OECD warns of asset meltdown after €1,000bn in pension losses
The Organisation for Economic Co-operation and Development has warned of a potential “asset meltdown” in financial markets as more people retire, having just seen more than €1,000bn knocked off pension assets in a year.
Ahead of such a possible meltdown, which is only one of its potential scenarios, the OECD, in its Financial Markets Trends No.88 report released on Thursday, highlights the immediate need for investors to be able to switch into high quality, long-term fixed income securities as a recommendation for governments.
This is because the OECD’s Committee of Financial Markets said that over the next few decades, changes in the age structure of the population would probably affect the economy’s savings behaviour.
Under its Asset Meltdown Hypothesis, the committee said people born after 1945 might shortly become net sellers of their assets to fund their retirement.
The report added: “As subsequent generations are smaller in number [than the so-called baby_boomers,] other things being equal this would put downward pressure on financial asset prices with possible adverse effects on the adequacy of retirement income.
“Even if there were no generalised financial asset sell-off there might be a switch from equity to fixed-income instruments. To avoid losses from a future potential massive withdrawal from equity, prospective retirees or the institutions managing their savings would now need to be able to invest in high quality, long-term fixed income instruments that would ensure regular pay-outs during later retirement periods.”
But the OECD admits such instruments might not be available in sufficient quantities and calls on governments to examine how they provide these securities.
The UK and French governments, for example, have already announced plans to issue 50-year bonds.
The apocalyptic warning to the member governments of the organisation is seen as raising a red flag that they need to examine the structural issues behind the recent fall in pension values.
Fiona Stewart, administration on the OECD’s working part on private pensions, said: “The report is a wake-up call for regulators and governments to look at demographics and structural issues, such as funding rules.

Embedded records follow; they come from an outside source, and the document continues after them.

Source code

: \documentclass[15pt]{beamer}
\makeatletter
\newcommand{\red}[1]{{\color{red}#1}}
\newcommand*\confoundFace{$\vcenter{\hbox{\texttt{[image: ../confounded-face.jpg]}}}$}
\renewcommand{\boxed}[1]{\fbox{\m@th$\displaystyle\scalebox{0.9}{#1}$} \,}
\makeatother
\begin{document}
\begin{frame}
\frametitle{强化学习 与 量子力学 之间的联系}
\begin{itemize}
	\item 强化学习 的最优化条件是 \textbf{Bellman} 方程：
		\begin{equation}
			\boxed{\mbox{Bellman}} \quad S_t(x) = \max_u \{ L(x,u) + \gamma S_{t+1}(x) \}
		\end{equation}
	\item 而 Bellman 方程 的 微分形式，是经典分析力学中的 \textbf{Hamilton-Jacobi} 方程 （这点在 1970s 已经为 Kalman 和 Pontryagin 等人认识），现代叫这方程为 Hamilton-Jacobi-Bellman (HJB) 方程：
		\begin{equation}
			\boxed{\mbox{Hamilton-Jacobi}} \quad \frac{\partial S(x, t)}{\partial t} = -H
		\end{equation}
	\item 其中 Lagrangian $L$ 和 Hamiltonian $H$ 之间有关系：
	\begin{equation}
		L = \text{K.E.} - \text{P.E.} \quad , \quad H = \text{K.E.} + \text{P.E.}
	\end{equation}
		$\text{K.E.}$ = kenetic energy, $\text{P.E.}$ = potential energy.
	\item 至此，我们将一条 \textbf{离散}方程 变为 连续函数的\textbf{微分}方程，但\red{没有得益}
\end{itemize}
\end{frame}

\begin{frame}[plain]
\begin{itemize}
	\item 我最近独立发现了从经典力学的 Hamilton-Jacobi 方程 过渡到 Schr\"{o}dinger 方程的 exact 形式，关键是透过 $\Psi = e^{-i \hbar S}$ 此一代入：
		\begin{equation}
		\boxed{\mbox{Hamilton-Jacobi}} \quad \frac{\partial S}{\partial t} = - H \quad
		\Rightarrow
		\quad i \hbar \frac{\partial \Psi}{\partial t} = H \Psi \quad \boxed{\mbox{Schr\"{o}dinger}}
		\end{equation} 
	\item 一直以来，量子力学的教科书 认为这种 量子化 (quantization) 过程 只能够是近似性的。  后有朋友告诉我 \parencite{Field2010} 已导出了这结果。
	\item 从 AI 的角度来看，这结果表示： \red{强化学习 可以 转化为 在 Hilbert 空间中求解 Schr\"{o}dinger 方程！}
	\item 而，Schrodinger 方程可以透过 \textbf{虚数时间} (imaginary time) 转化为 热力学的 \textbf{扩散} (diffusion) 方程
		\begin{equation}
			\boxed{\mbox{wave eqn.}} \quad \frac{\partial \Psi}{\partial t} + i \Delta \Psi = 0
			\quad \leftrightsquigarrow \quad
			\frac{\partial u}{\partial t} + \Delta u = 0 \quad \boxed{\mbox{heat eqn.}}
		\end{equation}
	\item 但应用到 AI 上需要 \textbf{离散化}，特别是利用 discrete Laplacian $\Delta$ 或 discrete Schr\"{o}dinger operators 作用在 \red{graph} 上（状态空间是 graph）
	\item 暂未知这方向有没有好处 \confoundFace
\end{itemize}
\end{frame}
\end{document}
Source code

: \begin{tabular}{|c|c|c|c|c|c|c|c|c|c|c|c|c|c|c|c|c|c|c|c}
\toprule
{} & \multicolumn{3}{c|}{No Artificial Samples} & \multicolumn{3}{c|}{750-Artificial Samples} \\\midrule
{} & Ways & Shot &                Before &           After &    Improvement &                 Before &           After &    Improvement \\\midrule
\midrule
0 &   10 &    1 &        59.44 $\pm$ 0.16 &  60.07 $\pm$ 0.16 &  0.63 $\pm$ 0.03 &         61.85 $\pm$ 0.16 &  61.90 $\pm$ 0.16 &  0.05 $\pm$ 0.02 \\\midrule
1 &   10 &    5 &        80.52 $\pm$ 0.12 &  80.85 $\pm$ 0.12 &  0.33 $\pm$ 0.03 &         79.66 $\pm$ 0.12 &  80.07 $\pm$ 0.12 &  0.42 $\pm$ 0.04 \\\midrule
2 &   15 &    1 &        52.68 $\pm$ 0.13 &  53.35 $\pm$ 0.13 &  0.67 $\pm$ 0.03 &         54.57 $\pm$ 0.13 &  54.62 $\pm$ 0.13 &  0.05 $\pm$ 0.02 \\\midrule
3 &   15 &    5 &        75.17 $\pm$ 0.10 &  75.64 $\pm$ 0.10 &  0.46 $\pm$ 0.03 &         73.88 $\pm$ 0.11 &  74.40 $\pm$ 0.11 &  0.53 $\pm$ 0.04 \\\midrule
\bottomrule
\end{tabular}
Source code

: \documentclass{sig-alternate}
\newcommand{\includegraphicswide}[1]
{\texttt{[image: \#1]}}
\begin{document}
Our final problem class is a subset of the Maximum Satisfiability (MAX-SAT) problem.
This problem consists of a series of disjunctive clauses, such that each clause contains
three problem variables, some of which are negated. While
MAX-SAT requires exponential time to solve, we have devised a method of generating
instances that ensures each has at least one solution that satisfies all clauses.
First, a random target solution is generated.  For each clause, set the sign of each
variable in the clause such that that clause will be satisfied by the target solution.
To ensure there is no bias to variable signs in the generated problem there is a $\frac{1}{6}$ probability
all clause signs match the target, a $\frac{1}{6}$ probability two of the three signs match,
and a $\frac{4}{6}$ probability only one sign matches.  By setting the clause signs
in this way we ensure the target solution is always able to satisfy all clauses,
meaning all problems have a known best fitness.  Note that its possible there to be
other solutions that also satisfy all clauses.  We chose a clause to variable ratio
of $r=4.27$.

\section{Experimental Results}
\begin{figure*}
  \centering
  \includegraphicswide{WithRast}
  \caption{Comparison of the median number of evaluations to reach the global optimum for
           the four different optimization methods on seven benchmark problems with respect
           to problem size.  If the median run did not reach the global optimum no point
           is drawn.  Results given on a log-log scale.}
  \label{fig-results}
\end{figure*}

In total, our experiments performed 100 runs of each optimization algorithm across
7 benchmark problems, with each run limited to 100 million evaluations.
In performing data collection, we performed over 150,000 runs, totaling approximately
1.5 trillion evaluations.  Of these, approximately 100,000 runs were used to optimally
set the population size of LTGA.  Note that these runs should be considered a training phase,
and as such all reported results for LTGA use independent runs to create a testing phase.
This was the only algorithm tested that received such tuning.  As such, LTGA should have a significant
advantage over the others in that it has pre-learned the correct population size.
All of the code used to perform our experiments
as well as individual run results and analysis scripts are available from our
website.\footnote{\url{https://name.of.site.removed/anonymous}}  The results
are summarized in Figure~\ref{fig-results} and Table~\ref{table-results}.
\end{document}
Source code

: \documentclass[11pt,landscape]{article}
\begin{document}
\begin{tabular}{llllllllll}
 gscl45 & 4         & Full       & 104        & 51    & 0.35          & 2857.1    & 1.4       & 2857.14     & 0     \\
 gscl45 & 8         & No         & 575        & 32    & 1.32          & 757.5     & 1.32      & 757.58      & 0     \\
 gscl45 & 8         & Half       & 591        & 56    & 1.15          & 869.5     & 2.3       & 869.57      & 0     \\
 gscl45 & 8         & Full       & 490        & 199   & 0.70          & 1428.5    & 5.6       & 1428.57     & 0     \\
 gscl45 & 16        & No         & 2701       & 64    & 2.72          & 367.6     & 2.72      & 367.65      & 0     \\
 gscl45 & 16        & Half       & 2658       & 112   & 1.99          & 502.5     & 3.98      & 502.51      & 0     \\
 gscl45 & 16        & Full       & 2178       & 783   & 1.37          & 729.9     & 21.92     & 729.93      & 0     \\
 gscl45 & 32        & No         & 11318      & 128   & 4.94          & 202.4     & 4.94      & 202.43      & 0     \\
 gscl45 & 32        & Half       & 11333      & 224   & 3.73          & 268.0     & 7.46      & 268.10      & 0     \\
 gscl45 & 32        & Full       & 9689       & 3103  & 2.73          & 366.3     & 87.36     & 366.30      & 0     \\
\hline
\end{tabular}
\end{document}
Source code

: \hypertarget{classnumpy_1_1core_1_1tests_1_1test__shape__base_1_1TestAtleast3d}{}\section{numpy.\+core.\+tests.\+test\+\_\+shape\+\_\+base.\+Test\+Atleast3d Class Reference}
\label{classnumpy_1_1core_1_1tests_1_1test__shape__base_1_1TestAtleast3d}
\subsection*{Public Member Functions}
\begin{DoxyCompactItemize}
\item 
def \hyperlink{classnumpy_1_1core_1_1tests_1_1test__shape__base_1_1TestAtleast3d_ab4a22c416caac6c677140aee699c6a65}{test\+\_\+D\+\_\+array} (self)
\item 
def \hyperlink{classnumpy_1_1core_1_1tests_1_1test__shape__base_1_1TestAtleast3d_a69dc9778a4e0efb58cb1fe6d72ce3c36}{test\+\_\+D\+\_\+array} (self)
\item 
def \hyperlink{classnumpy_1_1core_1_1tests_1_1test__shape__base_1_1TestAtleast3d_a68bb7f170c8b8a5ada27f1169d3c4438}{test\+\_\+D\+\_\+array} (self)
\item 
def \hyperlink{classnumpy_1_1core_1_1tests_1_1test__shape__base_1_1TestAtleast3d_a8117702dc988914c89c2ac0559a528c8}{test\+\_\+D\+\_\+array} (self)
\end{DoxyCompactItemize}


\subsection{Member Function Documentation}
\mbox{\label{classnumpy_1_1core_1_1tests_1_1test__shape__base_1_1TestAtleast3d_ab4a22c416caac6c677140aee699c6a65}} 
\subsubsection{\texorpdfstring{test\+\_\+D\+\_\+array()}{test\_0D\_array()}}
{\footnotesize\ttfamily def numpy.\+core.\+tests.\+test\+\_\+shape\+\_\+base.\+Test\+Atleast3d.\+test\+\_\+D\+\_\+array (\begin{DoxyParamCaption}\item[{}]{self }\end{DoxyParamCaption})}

The problems are not just to do with the crash in equities.”
The OECD’s newly-formed Global Pension Statistics Project identifies the weight of pension funds in the economy and financial markets. It found using the latest data available that between 2001 and 2002 its 24 member countries lost more than €1,000bn in pension fund assets, mainly as the stockmarkets fell.
The 2003 data is to be released next month and the project is also trying to make the data more comparable between countries and include the unfunded pension promises, which are mainly made by government-backed bodies.
Jean-Marc Salou, administrator in the OECD’s Financial Affairs Division that is handling the project, said it was trying to monitor pensions as a tool for member governments to compare themselves to their peers rather than set out best practice on asset allocation or taxation.